AANGELEVERDE TEKST:
.....
Wat is het belangrijkste dat je hebt geleerd?

"Dat het beroep van chef nooit een eindpunt kent, je moet voortdurend herbeginnen."

 

Túbo Logier: de kok die resoluut durft experimenteren

Geboren in Vietnam werd hij, toen hij anderhalf jaar was, geadopteerd door een Vlaamse familie. Dat deel van zijn verhaal doet denken aan die andere culinaire vernieuwer, Sang-Hoon Degeimbre, die van Koreaanse komaf is. Maar de echte mentor van Túbo Logier (28) werd Kobe Desramaults, van wie hij zijn liefde voor het open vuur heeft overgehouden. In de kleine open keuken van zijn kleine restaurant gaat hij nog verder dan zijn leermeester. Met nieuwe smaken en onverwachtse, zelfs experimentele combinaties, zoals een cracker van lijnzaad met ijs van gerookte paling, gelei van rivierkreeft in met houtskool geïnfuseerde room, porridge van zonnebloempitten met een saus van de droesem van sake. Hier word je helemaal uit je culinaire comfortzone gehaald. Of wat dacht je van ijs van knolselder met aardbei als nagerecht? En een bonbon van zeebaars bij de koffie? Hier draait het niet zomaar om eten, hier beleef je vernieuwende, verrassende, intense smaakervaringen die je elders nog niet hebt geproefd.
.....
Brongegevens:
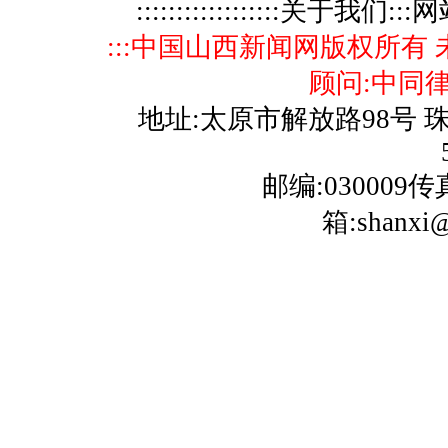
::::::::::::::::::关于我们
:::中国山西新闻网版权所有
顾问:中同律
地址:太原市解放路98号 珠
邮编:030009传真:
箱:shanxi@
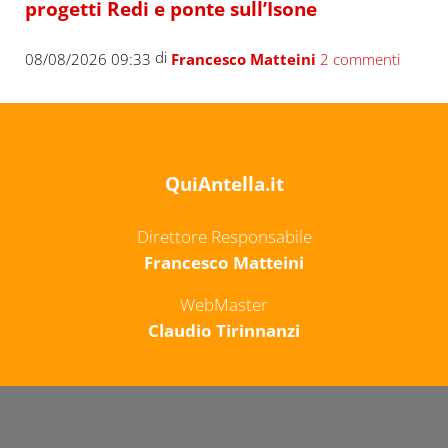
progetti Redi e ponte sull’Isone
di
08/08/2026 09:33
Francesco Matteini
2 commenti
QuiAntella.it
Direttore Responsabile
Francesco Matteini
WebMaster
Claudio Tirinnanzi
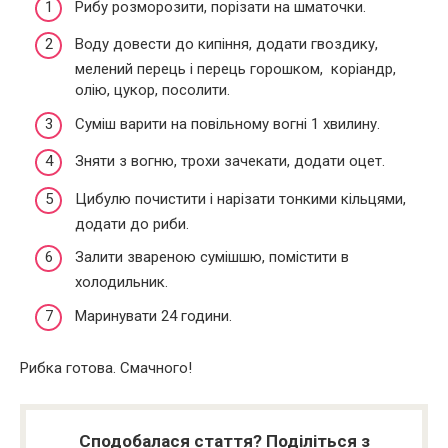
Рибу розморозити, порізати на шматочки.
Воду довести до кипіння, додати гвоздику,
мелений перець і перець горошком, коріандр,
олію, цукор, посолити.
Суміш варити на повільному вогні 1 хвилину.
Зняти з вогню, трохи зачекати, додати оцет.
Цибулю почистити і нарізати тонкими кільцями,
додати до риби.
Залити звареною сумішшю, помістити в
холодильник.
Маринувати 24 години.
Рибка готова. Смачного!
Сподобалася стаття? Поділіться з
.....
Van wie heeft Túbo Logier volgens de tekst over de kok zijn liefde voor het open vuur overgehouden? De gegevens vormen afzonderlijk materiaal en staan los van de tekst.

OPGELOSTE OEFENING:
Van Kobe Desramaults, zijn echte mentor.